The recipient vessels for abdominal free flaps can be classified as intraperitoneal and extraperitoneal. The most popular extraperitoneal recipient vessels used include inferior epigastric vessels, superficial circumflex vessels, internal mammary vessels, and superior epigastric vessels. The gastroepiploic vessels are well known intraperitoneal vessels [9]. We prefer to use extraperitoneal vessels as they are easy to find and dissect without interfering with internal organs. The DIEA used in the current study patient is usually preserved after multiple abdominal surgeries because of its low anatomical location. The only issue with the use of this artery is that a vein graft can be needed if the pedicle length is short.
NPWT has many advantages for use with abdominal defects. It can be employed to remove edema of the abdominal wall and bowel, reduce the size of an open wound, and serve as a temporary closure to control abdominal content [10]. Many surgeons use this technique prior to reconstruction surgery because of these advantages. In our current study case, we utilized NPWT as an adjuvant therapy after the free flap surgery to control for possible bowel leakage. We were able to completely stop any leakage after 3 weeks with this method with no deleterious impacts on the free flap.

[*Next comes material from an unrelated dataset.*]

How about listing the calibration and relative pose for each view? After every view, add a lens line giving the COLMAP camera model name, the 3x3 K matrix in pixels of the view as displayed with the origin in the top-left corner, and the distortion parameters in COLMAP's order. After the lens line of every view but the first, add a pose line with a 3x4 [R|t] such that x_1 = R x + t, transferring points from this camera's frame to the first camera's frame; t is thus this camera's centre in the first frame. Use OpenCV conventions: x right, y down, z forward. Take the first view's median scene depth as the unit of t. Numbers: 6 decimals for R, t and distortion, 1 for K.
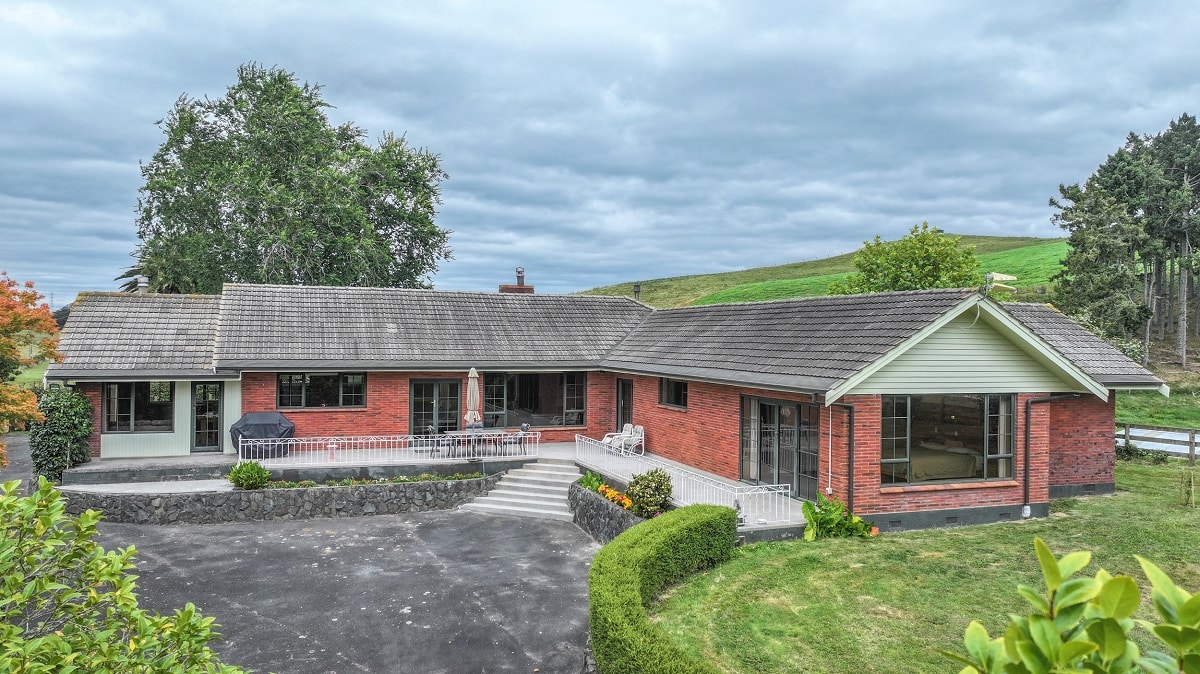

In conclusion, the LD myocutaneous free flap is a potential option for the treatment of large midline-infected abdominal defects. The versatility of this flap offers alternative solutions to correcting abdominal defects when other options such as a regional flap, component separation, and alloplastic materials are inadequate. Furthermore, NPWT can serve as a safe adjuvant tool after free flap surgery to control for possible residual bowel leakage.
Fig. 1
The 15×30 cm2 sized midline abdominal wall defect in the patient after dissection of the recipient deep inferior epigastric vessels.
Fig. 2
Intraoperative photograph showing the LD muscle fascia sutured to the remaining deep abdominal fascia to prevent an abdominal hernia and reinforce the abdominal wall. LD: latissimus dorsi.
Fig. 3
Immediate postoperative view of the patient’s abdomen completely covered with the LD myocutaneous free flap and local transposition flap. LD: latissimus dorsi.
Fig. 4
Postoperative view of the patient’s abdomen at 13 months after the reconstruction showing no signs of wound infection or dehiscence.
Fig. 5
Postoperative view of the back donor site at 13 months after the reconstruction.